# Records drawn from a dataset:
====

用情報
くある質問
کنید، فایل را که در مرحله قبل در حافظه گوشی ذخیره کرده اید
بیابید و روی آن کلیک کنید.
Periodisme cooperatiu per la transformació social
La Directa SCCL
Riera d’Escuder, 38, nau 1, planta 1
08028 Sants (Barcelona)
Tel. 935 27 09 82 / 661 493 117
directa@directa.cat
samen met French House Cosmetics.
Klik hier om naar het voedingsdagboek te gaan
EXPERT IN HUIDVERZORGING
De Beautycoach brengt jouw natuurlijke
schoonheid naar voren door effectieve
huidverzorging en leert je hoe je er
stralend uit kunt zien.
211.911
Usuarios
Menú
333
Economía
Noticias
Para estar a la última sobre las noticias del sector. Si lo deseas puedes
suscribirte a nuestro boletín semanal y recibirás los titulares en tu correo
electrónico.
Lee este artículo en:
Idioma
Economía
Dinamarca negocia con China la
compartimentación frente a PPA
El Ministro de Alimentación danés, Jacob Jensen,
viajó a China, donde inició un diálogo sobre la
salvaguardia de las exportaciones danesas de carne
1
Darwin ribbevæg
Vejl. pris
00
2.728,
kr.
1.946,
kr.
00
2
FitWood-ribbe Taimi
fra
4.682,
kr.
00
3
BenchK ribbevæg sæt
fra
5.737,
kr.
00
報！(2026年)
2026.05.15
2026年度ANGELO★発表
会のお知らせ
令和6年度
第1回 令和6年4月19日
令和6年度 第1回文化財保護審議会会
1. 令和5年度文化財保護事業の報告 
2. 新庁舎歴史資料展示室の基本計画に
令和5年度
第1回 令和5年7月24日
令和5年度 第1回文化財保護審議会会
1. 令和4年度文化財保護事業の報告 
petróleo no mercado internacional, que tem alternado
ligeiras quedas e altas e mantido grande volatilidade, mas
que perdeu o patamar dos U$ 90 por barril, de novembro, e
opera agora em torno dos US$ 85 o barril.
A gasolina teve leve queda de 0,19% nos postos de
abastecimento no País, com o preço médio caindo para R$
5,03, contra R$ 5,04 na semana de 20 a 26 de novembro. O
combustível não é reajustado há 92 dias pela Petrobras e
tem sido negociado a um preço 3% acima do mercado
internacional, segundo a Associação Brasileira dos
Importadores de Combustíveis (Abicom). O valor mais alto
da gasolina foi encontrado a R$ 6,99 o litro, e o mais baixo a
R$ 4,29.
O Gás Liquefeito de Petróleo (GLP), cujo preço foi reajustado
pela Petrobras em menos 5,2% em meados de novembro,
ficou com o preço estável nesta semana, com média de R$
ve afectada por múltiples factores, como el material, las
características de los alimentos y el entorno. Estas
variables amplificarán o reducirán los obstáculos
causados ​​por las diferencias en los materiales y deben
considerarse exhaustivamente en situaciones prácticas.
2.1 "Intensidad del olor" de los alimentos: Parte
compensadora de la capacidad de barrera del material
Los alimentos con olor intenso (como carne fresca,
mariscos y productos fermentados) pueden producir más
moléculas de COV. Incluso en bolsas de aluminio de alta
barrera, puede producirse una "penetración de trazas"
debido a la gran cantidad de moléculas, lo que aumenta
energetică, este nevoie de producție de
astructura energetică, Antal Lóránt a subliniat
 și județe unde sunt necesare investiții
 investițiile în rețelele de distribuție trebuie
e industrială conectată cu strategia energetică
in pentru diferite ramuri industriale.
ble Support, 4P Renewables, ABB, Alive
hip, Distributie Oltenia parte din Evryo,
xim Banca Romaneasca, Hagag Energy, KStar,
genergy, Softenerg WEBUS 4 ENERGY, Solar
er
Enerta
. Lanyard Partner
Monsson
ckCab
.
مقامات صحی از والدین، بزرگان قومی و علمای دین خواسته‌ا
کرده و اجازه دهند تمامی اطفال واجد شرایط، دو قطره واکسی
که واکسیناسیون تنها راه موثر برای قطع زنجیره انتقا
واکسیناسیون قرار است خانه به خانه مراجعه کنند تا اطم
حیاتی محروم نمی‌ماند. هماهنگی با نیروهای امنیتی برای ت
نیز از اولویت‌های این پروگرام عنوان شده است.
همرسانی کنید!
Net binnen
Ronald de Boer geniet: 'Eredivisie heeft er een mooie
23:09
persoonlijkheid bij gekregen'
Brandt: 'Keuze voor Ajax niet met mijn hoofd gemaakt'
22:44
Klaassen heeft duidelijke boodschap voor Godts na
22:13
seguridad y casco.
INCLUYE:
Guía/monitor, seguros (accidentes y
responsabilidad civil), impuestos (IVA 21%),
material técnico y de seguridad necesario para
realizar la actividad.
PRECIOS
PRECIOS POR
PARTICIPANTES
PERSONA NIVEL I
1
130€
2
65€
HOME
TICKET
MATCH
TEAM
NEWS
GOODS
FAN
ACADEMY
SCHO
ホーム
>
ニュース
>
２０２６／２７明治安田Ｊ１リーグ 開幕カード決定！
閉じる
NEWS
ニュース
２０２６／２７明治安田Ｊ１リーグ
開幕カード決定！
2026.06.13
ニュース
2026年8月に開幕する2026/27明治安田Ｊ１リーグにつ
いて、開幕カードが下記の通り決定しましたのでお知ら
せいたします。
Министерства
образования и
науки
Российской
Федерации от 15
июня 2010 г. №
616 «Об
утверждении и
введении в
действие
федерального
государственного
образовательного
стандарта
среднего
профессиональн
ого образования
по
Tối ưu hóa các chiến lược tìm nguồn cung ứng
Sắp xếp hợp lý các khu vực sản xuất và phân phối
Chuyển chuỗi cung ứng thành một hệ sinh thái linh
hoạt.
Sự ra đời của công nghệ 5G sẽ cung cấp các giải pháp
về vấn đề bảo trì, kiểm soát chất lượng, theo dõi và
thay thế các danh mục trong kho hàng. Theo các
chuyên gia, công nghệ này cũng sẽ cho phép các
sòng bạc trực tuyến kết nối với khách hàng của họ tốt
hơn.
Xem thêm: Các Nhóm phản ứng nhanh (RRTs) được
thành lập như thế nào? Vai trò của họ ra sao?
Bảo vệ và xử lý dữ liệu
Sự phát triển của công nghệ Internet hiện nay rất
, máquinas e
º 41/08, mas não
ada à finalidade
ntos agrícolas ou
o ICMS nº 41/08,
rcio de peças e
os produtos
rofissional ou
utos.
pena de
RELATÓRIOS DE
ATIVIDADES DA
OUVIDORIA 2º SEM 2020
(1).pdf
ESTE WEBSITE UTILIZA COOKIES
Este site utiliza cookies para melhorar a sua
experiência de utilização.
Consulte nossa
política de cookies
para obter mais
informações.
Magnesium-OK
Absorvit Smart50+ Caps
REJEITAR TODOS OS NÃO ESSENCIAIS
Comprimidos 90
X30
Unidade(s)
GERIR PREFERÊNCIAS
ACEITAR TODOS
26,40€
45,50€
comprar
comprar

====

# Problem:
Exact copies of all the entries above are to be printed.

# Exercise output:
用情報
くある質問
کنید، فایل را که در مرحله قبل در حافظه گوشی ذخیره کرده اید
بیابید و روی آن کلیک کنید.
Periodisme cooperatiu per la transformació social
La Directa SCCL
Riera d’Escuder, 38, nau 1, planta 1
08028 Sants (Barcelona)
Tel. 935 27 09 82 / 661 493 117
directa@directa.cat
samen met French House Cosmetics.
Klik hier om naar het voedingsdagboek te gaan
EXPERT IN HUIDVERZORGING
De Beautycoach brengt jouw natuurlijke
schoonheid naar voren door effectieve
huidverzorging en leert je hoe je er
stralend uit kunt zien.
211.911
Usuarios
Menú
333
Economía
Noticias
Para estar a la última sobre las noticias del sector. Si lo deseas puedes
suscribirte a nuestro boletín semanal y recibirás los titulares en tu correo
electrónico.
Lee este artículo en:
Idioma
Economía
Dinamarca negocia con China la
compartimentación frente a PPA
El Ministro de Alimentación danés, Jacob Jensen,
viajó a China, donde inició un diálogo sobre la
salvaguardia de las exportaciones danesas de carne
1
Darwin ribbevæg
Vejl. pris
00
2.728,
kr.
1.946,
kr.
00
2
FitWood-ribbe Taimi
fra
4.682,
kr.
00
3
BenchK ribbevæg sæt
fra
5.737,
kr.
00
報！(2026年)
2026.05.15
2026年度ANGELO★発表
会のお知らせ
令和6年度
第1回 令和6年4月19日
令和6年度 第1回文化財保護審議会会
1. 令和5年度文化財保護事業の報告 
2. 新庁舎歴史資料展示室の基本計画に
令和5年度
第1回 令和5年7月24日
令和5年度 第1回文化財保護審議会会
1. 令和4年度文化財保護事業の報告 
petróleo no mercado internacional, que tem alternado
ligeiras quedas e altas e mantido grande volatilidade, mas
que perdeu o patamar dos U$ 90 por barril, de novembro, e
opera agora em torno dos US$ 85 o barril.
A gasolina teve leve queda de 0,19% nos postos de
abastecimento no País, com o preço médio caindo para R$
5,03, contra R$ 5,04 na semana de 20 a 26 de novembro. O
combustível não é reajustado há 92 dias pela Petrobras e
tem sido negociado a um preço 3% acima do mercado
internacional, segundo a Associação Brasileira dos
Importadores de Combustíveis (Abicom). O valor mais alto
da gasolina foi encontrado a R$ 6,99 o litro, e o mais baixo a
R$ 4,29.
O Gás Liquefeito de Petróleo (GLP), cujo preço foi reajustado
pela Petrobras em menos 5,2% em meados de novembro,
ficou com o preço estável nesta semana, com média de R$
ve afectada por múltiples factores, como el material, las
características de los alimentos y el entorno. Estas
variables amplificarán o reducirán los obstáculos
causados ​​por las diferencias en los materiales y deben
considerarse exhaustivamente en situaciones prácticas.
2.1 "Intensidad del olor" de los alimentos: Parte
compensadora de la capacidad de barrera del material
Los alimentos con olor intenso (como carne fresca,
mariscos y productos fermentados) pueden producir más
moléculas de COV. Incluso en bolsas de aluminio de alta
barrera, puede producirse una "penetración de trazas"
debido a la gran cantidad de moléculas, lo que aumenta
energetică, este nevoie de producție de
astructura energetică, Antal Lóránt a subliniat
 și județe unde sunt necesare investiții
 investițiile în rețelele de distribuție trebuie
e industrială conectată cu strategia energetică
in pentru diferite ramuri industriale.
ble Support, 4P Renewables, ABB, Alive
hip, Distributie Oltenia parte din Evryo,
xim Banca Romaneasca, Hagag Energy, KStar,
genergy, Softenerg WEBUS 4 ENERGY, Solar
er
Enerta
. Lanyard Partner
Monsson
ckCab
.
مقامات صحی از والدین، بزرگان قومی و علمای دین خواسته‌ا
کرده و اجازه دهند تمامی اطفال واجد شرایط، دو قطره واکسی
که واکسیناسیون تنها راه موثر برای قطع زنجیره انتقا
واکسیناسیون قرار است خانه به خانه مراجعه کنند تا اطم
حیاتی محروم نمی‌ماند. هماهنگی با نیروهای امنیتی برای ت
نیز از اولویت‌های این پروگرام عنوان شده است.
همرسانی کنید!
Net binnen
Ronald de Boer geniet: 'Eredivisie heeft er een mooie
23:09
persoonlijkheid bij gekregen'
Brandt: 'Keuze voor Ajax niet met mijn hoofd gemaakt'
22:44
Klaassen heeft duidelijke boodschap voor Godts na
22:13
seguridad y casco.
INCLUYE:
Guía/monitor, seguros (accidentes y
responsabilidad civil), impuestos (IVA 21%),
material técnico y de seguridad necesario para
realizar la actividad.
PRECIOS
PRECIOS POR
PARTICIPANTES
PERSONA NIVEL I
1
130€
2
65€
HOME
TICKET
MATCH
TEAM
NEWS
GOODS
FAN
ACADEMY
SCHO
ホーム
>
ニュース
>
２０２６／２７明治安田Ｊ１リーグ 開幕カード決定！
閉じる
NEWS
ニュース
２０２６／２７明治安田Ｊ１リーグ
開幕カード決定！
2026.06.13
ニュース
2026年8月に開幕する2026/27明治安田Ｊ１リーグにつ
いて、開幕カードが下記の通り決定しましたのでお知ら
せいたします。
Министерства
образования и
науки
Российской
Федерации от 15
июня 2010 г. №
616 «Об
утверждении и
введении в
действие
федерального
государственного
образовательного
стандарта
среднего
профессиональн
ого образования
по
Tối ưu hóa các chiến lược tìm nguồn cung ứng
Sắp xếp hợp lý các khu vực sản xuất và phân phối
Chuyển chuỗi cung ứng thành một hệ sinh thái linh
hoạt.
Sự ra đời của công nghệ 5G sẽ cung cấp các giải pháp
về vấn đề bảo trì, kiểm soát chất lượng, theo dõi và
thay thế các danh mục trong kho hàng. Theo các
chuyên gia, công nghệ này cũng sẽ cho phép các
sòng bạc trực tuyến kết nối với khách hàng của họ tốt
hơn.
Xem thêm: Các Nhóm phản ứng nhanh (RRTs) được
thành lập như thế nào? Vai trò của họ ra sao?
Bảo vệ và xử lý dữ liệu
Sự phát triển của công nghệ Internet hiện nay rất
, máquinas e
º 41/08, mas não
ada à finalidade
ntos agrícolas ou
o ICMS nº 41/08,
rcio de peças e
os produtos
rofissional ou
utos.
pena de
RELATÓRIOS DE
ATIVIDADES DA
OUVIDORIA 2º SEM 2020
(1).pdf
ESTE WEBSITE UTILIZA COOKIES
Este site utiliza cookies para melhorar a sua
experiência de utilização.
Consulte nossa
política de cookies
para obter mais
informações.
Magnesium-OK
Absorvit Smart50+ Caps
REJEITAR TODOS OS NÃO ESSENCIAIS
Comprimidos 90
X30
Unidade(s)
GERIR PREFERÊNCIAS
ACEITAR TODOS
26,40€
45,50€
comprar
comprar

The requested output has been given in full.